In this series, "Letters from the Fab Academy," Shawn Wallace, member of AS220, the Providence, RI community arts space, shares his experiences with the Fab Academy, a distributed learning collaborative built on the infrastructure of the Fab Lab network. - Gareth
Making and programming circuit boardsBy Shawn Wallace
Our assignment this time around was to design a circuit board, mill it, and program it in Assembly language. Each student had to become acquainted with the following work flow:
- Designing the board
- Machining
- Stuffing components
- Programming
Makeda Stephenson in the Providence Fab Lab
In a Fab Lab, circuit boards are either milled from copper-clad PCB stock or cut on a vinyl cutter from copper tape with conductive adhesive. We try to avoid the etching process in order to limit the used chemistry we have to deal with. Whether etching or cutting, the first step is to choose one of the options for creating a tool path to send to the machine:
- Draw the circuit as a black and white PNG image and bring it into cad.py for tracing.

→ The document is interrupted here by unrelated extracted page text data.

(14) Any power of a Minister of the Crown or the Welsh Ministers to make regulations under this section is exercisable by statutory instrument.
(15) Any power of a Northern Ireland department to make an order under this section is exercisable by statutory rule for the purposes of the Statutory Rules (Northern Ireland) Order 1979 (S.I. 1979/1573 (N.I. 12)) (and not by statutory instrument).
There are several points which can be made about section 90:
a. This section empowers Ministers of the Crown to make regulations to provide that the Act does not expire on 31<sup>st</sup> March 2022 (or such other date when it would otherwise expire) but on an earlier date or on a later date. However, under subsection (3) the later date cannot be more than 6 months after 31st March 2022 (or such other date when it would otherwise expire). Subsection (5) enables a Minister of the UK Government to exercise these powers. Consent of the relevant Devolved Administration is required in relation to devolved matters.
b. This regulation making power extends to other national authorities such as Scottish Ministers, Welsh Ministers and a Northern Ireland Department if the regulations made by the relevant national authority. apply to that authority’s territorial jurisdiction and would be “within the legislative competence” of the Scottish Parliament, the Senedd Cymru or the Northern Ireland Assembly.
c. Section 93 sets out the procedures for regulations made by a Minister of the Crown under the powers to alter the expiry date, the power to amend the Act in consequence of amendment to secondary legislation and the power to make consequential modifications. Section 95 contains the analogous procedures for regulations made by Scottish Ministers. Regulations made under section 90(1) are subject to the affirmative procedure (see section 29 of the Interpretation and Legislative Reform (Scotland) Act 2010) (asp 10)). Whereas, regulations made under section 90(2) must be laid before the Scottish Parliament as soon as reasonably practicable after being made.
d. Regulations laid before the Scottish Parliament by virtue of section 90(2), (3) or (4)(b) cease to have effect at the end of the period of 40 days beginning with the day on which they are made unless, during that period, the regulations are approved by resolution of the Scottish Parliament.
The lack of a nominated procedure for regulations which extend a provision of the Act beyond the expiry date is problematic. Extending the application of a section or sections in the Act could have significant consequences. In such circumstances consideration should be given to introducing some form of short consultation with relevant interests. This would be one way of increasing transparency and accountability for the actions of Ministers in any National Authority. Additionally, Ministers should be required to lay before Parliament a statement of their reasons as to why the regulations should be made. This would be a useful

- Draw the circuit using Eagle, a free PCB drafting tool, and export Gerber files, a standard format for PCBs. Gerber files can be converted into PNGs using gerbv or the online tool from circuitpeople.com. Bring the PNGs into cad.py for tracing.
- Draw the circuit in Eagle and use Eagle's CAM processor to generate mill and drill files that can be sent directly to the machine. This process was described by Marc Boon in a workshop at the Amsterdam Fab Lab in 2008.